Dalam dua kali kesempatan, pada 29 Desember 2011 dan 24 Januari 2012, Rosoboron kembali mengirim duit ke Sujito dengan total US$272.000—sekitar Rp4 miliar—dengan pola yang sama. Kali ini, JP Morgan membatalkan transaksi itu.
“Lantaran kebijakan manajemen risiko yang melibatkan Rosoboronexport,” demikian tertulis pada dokumen tersebut.
Sujito belum menjawab konfirmasi yang dikirimkan Tempo ke kantor PT Trimarga di Jalan Raya Mabes Hankam Nomor 51, Cipayung, Jakarta Timur, hingga Sabtu, 19 September lalu.
Transaksi jumbo lain yang terekam dalam FinCEN Files menyangkut nama Andi Syamsuddin Arsyad alias Haji Isam. Pengusaha batubara asal Kalimantan Selatan itu pernah disebut-sebut sebagai Wakil Bendahara Umum tim kampanye Joko Widodo-Ma’ruf Amin pada Pilpres 2019.
Dalam dokumen FinCEN Files, rekening Andi di Bank Mandiri pernah menerima transfer mencapai US$47,9 juta—sekitar Rp 670 miliar dengan nilai tukar sekarang—pada 8-19 Oktober 2014. Dana itu dikirim oleh perusahaan yang beralamat di negara suaka pajak British Virgin Islands.
Andi tak membalas surat konfirmasi Tempo yang dikirimkan ke rumahnya di Jalan Sriwijaya, Jakarta Selatan, dan melalui pesan WhatsApp. Ghimoyo, Chief Executive Officer Jhonlin Group—perusahaan milik Andi—mengaku sedang rapat saat dihubungi lewat telepon pada 14 September lalu.
Selain Jhonlin Group, bocoran data FinCEN Files memuat transfer janggal yang melibatkan PT Tujuan Utama. Dalam salinan dokumen yang dilihat Tempo, ada transaksi mencurigakan senilai US$ 124,155 juta antara perusahaan emas yang berbasis di Pontianak, Kalimantan Barat, ini dengan Metalor Technologies Ltd—perusahaan logam mulia yang berbasis di Swiss pada 2015.
Emas batangan 24 karat ukuran 1oz atau 1 ons, setara 28,34 gram/Bloomberg
Hubungan kedua perusahaan ini terekam dalam putusan Mahkamah Agung yang menghukum PT Tujuan dengan denda Rp 500 juta pada 2017 karena memalsukan dokumen importasi emas ke Metalor.
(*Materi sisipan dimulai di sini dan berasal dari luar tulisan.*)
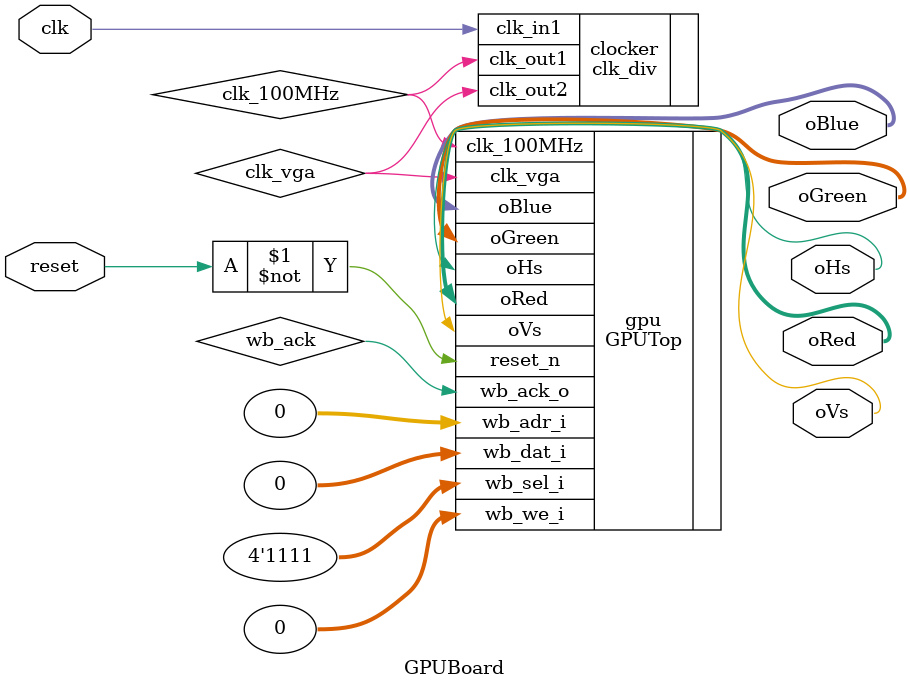
<source format=v>
module GPUBoard (
    input wire clk,
    input wire reset,

    output wire [3:0] oRed, // red signal
    output wire [3:0] oGreen, // green signal
    output wire [3:0] oBlue, // blue signal
    output wire oHs, // Hori sync
    output wire oVs // Vert sync
);

    wire clk_100MHz;
    wire clk_vga;
    wire wb_ack;
    clk_div clocker(
        .clk_out1(clk_100MHz),     // output clk_out1
        .clk_out2(clk_vga),     // output clk_out2
    // Clock in ports
        .clk_in1(clk)      // input clk_in1
    );

    GPUTop gpu(
        .clk_100MHz(clk_100MHz),
        .reset_n(~reset),

        .wb_we_i(0),
        .wb_sel_i(4'hf),
        .wb_adr_i(0),
        .wb_dat_i(0),
        .wb_ack_o(wb_ack),

        .clk_vga(clk_vga),

        .oRed(oRed),
        .oBlue(oBlue),
        .oGreen(oGreen),
        .oHs(oHs),
        .oVs(oVs)
    );
endmodule
</source>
Direktur Tujuan Utama Dicson Liusdyanto mengatakan tidak ingat ihwal transaksi tersebut.
Sementara itu, terkait dengan informasi yang ada dalam dokumen FinCEN Files, JP Morgan menjawab mereka terus berupaya meningkatkan sistem antipencucian uang (Anti-Money Laundering/AML) sejak 2014.
Bank ini menyebut, sudah mengucurkan ratusan juta dolar dan ribuan karyawan yang khusus fokus pada sistem antipencucian uang mereka. JP Morgan mengatakan akan terus berupaya memimpin perang melawan pencucian uang di sistem perbankan.
ICIJ menegaskan dokumen FinCEN Files ini menjelaskan setidaknya transaksi bermasalah sebesar US$ 2 triliun sepanjang 2000 sampai 2017.
Akan tetapi mayoritas transaksi mencurigakan yang teridentifikasi di dokumen ini hanyalah sebagian kecil dari kucuran “uang panas” di berbagai bank di seluruh dunia.
Dokumen FinCEN hanya merepresentasikan 0,02 persen dari 12 juta laporan aktivitas mencurigakan yang dilaporkan oleh institusi-institusi finansial antara 2011 dan 2017.
Keberadaan laporan FinCEN ini tak serta merta mengindikasikan adanya pelanggaran pidana. Namun, setidaknya, ada beberapa kasus yang menunjukkan lemahnya sistem deteksi dini anti pencucian uang dalam sistem finansial global.